[Extract to read]

4 February 1902: Charles Augustus Lindbergh, Brigadier General, United States Air Force, Medal of Honor, was born at Detroit, Michigan. He was the son of Swedish immigrant Charles August Lindbergh (born Karl Månsson), an attorney, and Evangeline Lodge Land Lindbergh, a high school chemistry teacher. Lindbergh attended Redondo Beach High School, Redondo Beach, California, 1917–1918.

Lindbergh, age 11, with his dog, Dingo. (The Denver Post)

In 1920–1922 Lindbergh was enrolled as an engineering student at the University of Wisconsin–Madison. He shared an apartment with his mother who was teaching at the nearby Emerson School. A friend from the university showed Lindbergh a brochure from a flight school. Mrs. Lindbergh is reported to have told the friend, “If Charles goes to flying school, I will hold you responsible.” Soon after, Lindbergh left the university and entered a flying school in Nebraska. In 1927, the University of Wisconsin bestowed the honorary degree of Doctor of Laws (LL.D.) on him.

Certainly one of the world’s best known pilots, Lindbergh began flight training at the age of 20. He was an Aviation Cadet, 19 March 1924–16 March 1925, and trained at the United States Army flight schools at Brooks and Kelly Fields, in Texas. One of his flight instructors was Lieutenant Russell Lowell Maughan. He graduated at the top of his class and was commissioned as a Second Lieutenant in the Officers Reserve Corps, U.S. Air Service, with date of rank of 14 March 1925.

Second Lieutenant Charles A. Lindbergh, Air Service, United States Army, circa 1925. (San Diego Air & Space Museum Archives)

Lindbergh was promoted to First Lieutenant, Air Corps, 7 December 1925, and to Captain, 13 July 1926. He flew as an Air Mail pilot and gained valuable flight experience.

Lindbergh was the chief pilot of Robertson Aircraft Corporation at Lambert Field, St. Louis, Missouri. The company was contracted to fly the mail to Chicago, with intermediate stops at Springfield and Peoria, Illinois, using several modified de Havilland DH-4 biplanes. On two occasions, 16 September and 3 November 1926, Lindbergh had to bail out of his mail plane at night.

[Work item]
Please resume the account of Charles Lindbergh's early life and flying career, picking up right after its final sentence.

[Recorded information]
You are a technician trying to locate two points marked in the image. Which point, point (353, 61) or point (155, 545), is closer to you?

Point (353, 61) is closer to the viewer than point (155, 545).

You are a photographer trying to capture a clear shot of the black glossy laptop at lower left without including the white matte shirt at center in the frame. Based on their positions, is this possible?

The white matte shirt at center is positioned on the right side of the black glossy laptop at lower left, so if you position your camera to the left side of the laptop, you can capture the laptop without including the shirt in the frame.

[Final answer]
Air Mail Pilot Charles A. Lindbergh, circa 1927. (NASM)

He resigned from Robertson Aircraft and formed a group to finance and build the Spirit of St. Louis.

On 20 May 1927, Lindbergh departed New York in his custom-built Ryan NYP monoplane, Spirit of St. Louis, and 33 hours, 30 minutes later, he landed at Paris, France, becoming the first person to fly solo across the Atlantic Ocean. For this accomplishment he won the Orteig Prize of $25,000 (about $400,600 in 2022 dollars).

Charles A. Lindbergh with the Ryan NYP Spirit of St. Louis at Roosevelt Field, New York, 20 May 1927.
Charles A. Lindbergh with the Ryan NYP Spirit of St. Louis at Roosevelt Field, New York, 20 May 1927. (Hulton Archive/Getty Images)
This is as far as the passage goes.